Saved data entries

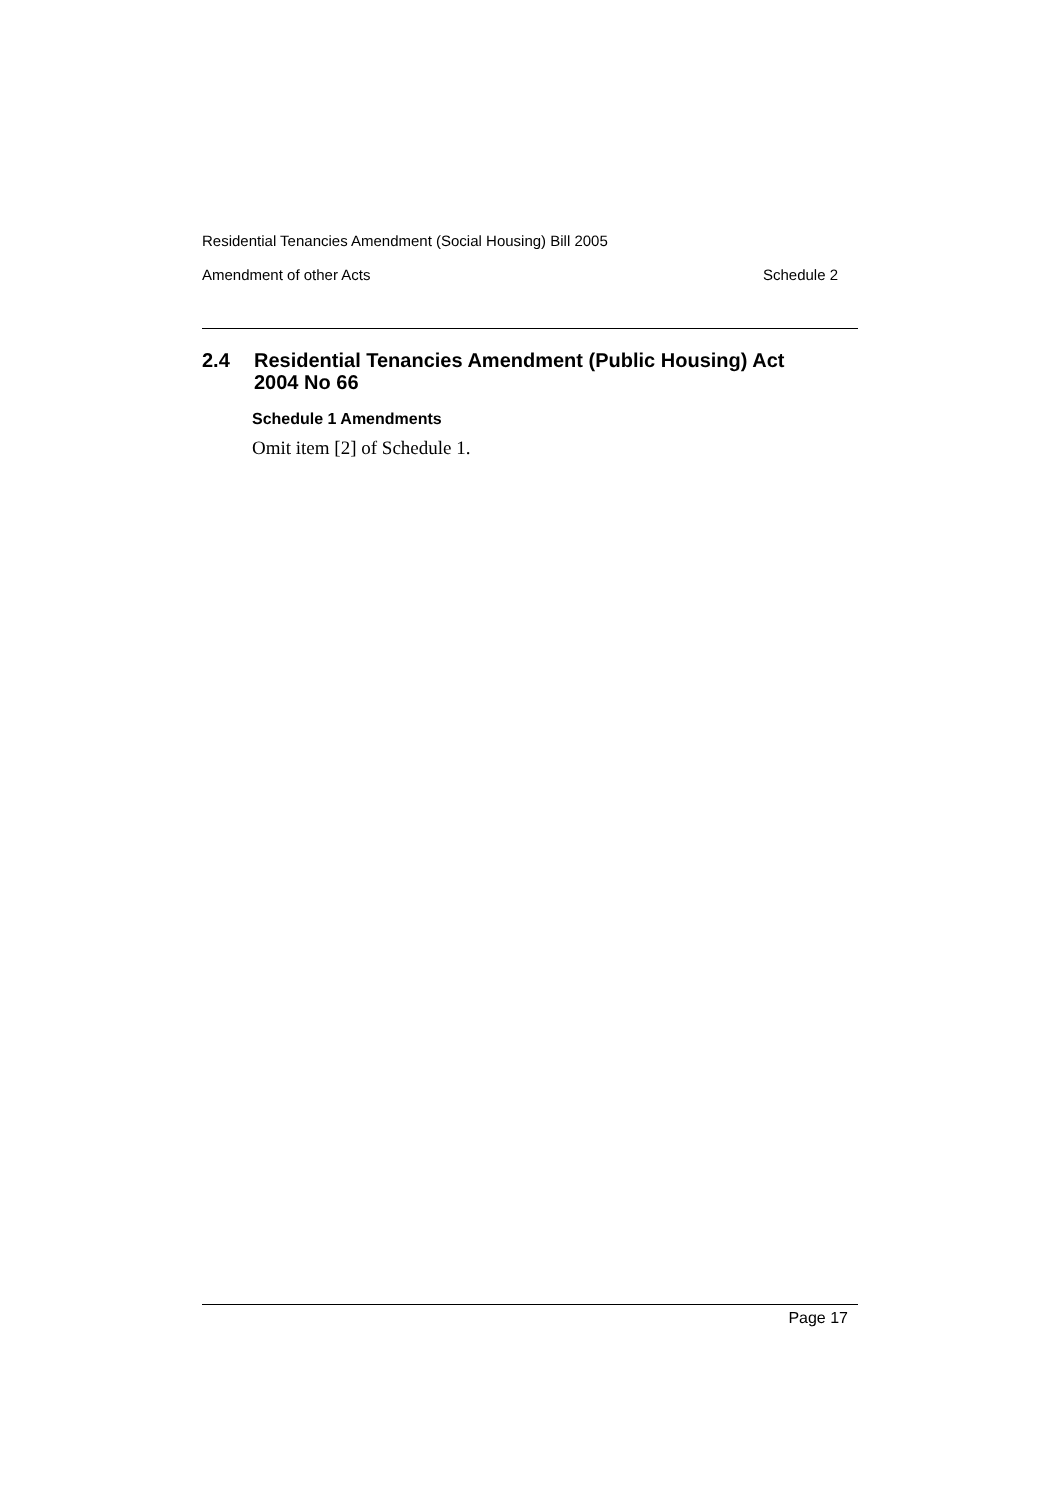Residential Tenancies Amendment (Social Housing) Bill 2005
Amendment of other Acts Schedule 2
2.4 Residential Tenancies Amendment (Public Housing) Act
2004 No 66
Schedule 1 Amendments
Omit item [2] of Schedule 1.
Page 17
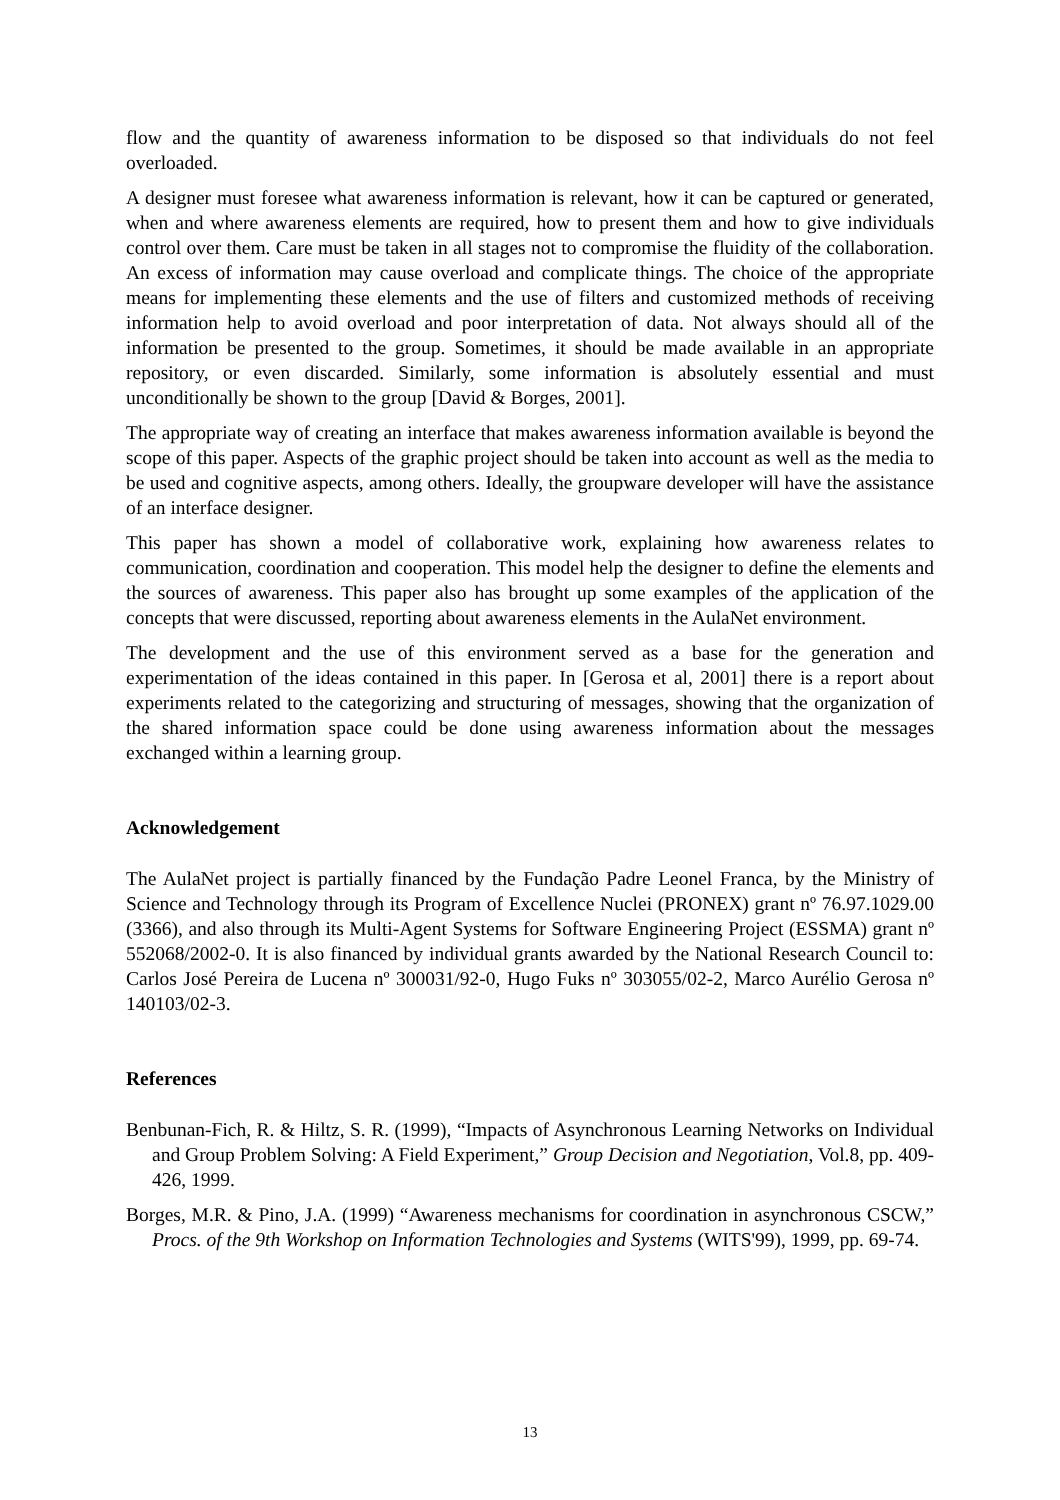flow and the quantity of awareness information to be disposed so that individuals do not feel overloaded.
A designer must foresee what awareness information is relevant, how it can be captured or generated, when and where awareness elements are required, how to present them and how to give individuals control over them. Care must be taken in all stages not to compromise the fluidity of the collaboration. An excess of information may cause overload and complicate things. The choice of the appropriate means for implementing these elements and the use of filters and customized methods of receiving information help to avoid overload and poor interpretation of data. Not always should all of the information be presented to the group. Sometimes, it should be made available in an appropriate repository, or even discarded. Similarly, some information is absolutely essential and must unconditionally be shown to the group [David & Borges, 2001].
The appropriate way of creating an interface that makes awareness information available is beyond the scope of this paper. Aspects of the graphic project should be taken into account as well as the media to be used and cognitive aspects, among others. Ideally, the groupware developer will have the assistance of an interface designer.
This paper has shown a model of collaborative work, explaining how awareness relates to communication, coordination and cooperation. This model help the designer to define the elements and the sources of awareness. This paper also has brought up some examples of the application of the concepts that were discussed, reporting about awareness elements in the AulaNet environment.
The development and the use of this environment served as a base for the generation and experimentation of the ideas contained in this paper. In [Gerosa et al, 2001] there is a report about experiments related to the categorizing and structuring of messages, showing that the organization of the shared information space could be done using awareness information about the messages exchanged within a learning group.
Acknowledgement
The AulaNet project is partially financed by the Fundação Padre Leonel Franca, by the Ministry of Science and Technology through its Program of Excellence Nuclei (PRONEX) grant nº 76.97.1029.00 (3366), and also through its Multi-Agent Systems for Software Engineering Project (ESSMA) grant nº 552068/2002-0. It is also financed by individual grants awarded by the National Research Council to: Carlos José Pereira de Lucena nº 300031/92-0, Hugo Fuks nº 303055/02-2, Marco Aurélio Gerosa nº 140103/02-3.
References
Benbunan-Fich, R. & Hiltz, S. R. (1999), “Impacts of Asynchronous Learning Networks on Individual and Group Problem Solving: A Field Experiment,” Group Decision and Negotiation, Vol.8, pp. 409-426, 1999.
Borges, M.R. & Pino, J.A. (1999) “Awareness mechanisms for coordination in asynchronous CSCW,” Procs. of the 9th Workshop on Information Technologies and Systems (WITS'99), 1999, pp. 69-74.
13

...

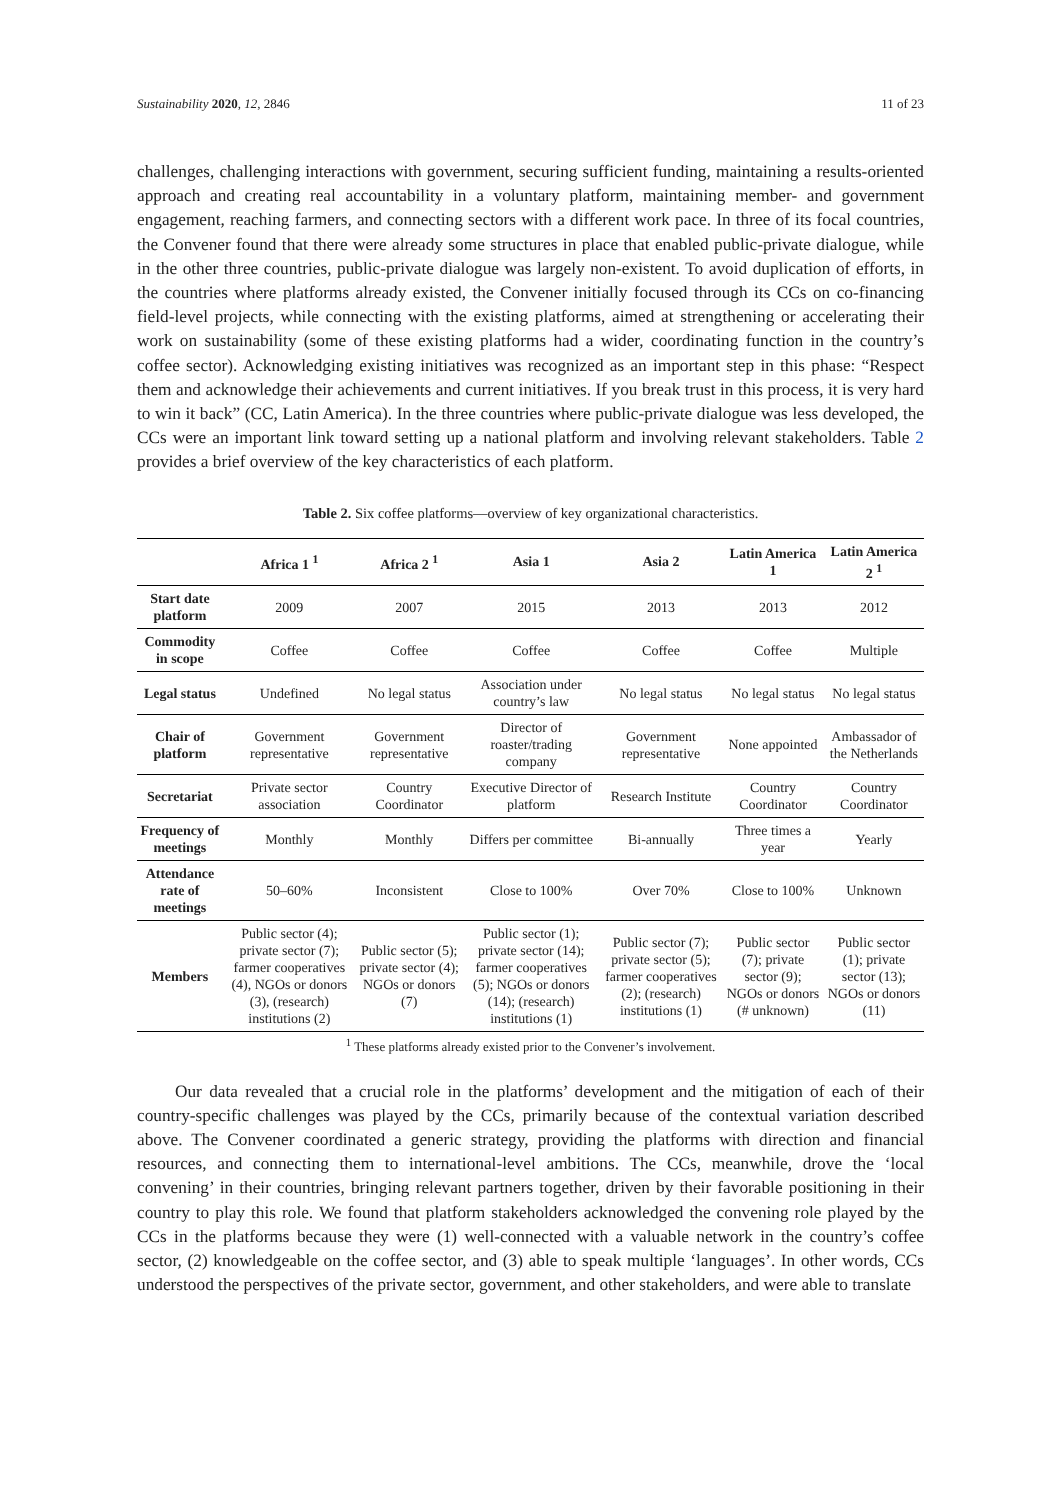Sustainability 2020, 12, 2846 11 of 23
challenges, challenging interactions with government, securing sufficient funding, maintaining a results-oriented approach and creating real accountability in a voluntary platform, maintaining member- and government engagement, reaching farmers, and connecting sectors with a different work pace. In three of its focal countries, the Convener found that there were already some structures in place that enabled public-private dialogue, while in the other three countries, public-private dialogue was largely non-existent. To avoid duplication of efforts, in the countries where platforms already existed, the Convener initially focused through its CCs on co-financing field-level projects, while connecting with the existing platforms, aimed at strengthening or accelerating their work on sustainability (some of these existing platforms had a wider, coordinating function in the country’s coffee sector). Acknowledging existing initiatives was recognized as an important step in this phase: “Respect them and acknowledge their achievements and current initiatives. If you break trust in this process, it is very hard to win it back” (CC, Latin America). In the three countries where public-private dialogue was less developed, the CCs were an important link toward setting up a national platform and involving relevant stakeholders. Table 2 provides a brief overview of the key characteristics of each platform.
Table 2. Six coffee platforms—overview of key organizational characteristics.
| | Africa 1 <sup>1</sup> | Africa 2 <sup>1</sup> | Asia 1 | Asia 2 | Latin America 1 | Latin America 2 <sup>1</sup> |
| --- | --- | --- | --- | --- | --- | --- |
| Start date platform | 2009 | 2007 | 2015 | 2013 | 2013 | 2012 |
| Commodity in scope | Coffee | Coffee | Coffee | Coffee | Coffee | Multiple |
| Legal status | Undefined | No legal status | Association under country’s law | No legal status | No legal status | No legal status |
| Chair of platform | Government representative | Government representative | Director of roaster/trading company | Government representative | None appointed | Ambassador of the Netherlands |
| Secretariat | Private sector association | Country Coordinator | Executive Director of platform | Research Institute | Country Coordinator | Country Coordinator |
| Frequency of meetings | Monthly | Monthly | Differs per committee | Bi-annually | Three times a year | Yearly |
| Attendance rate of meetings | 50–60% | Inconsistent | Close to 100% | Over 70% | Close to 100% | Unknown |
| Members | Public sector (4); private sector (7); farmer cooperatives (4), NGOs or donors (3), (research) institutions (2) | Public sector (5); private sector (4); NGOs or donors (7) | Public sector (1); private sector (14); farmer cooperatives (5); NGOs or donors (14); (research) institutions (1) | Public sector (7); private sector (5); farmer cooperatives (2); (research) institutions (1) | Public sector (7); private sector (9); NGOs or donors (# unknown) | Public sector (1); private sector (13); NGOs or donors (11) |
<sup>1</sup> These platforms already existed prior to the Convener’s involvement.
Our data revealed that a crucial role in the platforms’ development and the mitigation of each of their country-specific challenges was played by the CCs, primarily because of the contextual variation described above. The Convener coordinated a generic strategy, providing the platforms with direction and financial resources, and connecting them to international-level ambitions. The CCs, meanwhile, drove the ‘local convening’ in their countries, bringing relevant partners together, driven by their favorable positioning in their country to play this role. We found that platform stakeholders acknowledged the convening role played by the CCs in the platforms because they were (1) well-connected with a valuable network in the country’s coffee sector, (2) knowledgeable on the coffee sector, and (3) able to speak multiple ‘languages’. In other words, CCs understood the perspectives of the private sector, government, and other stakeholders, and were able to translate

[What needs to be done]: Show all lines above containing "shown".

[Response]:
A designer must foresee what awareness information is relevant, how it can be captured or generated, when and where awareness elements are required, how to present them and how to give individuals control over them. Care must be taken in all stages not to compromise the fluidity of the collaboration. An excess of information may cause overload and complicate things. The choice of the appropriate means for implementing these elements and the use of filters and customized methods of receiving information help to avoid overload and poor interpretation of data. Not always should all of the information be presented to the group. Sometimes, it should be made available in an appropriate repository, or even discarded. Similarly, some information is absolutely essential and must unconditionally be shown to the group [David & Borges, 2001].
This paper has shown a model of collaborative work, explaining how awareness relates to communication, coordination and cooperation. This model help the designer to define the elements and the sources of awareness. This paper also has brought up some examples of the application of the concepts that were discussed, reporting about awareness elements in the AulaNet environment.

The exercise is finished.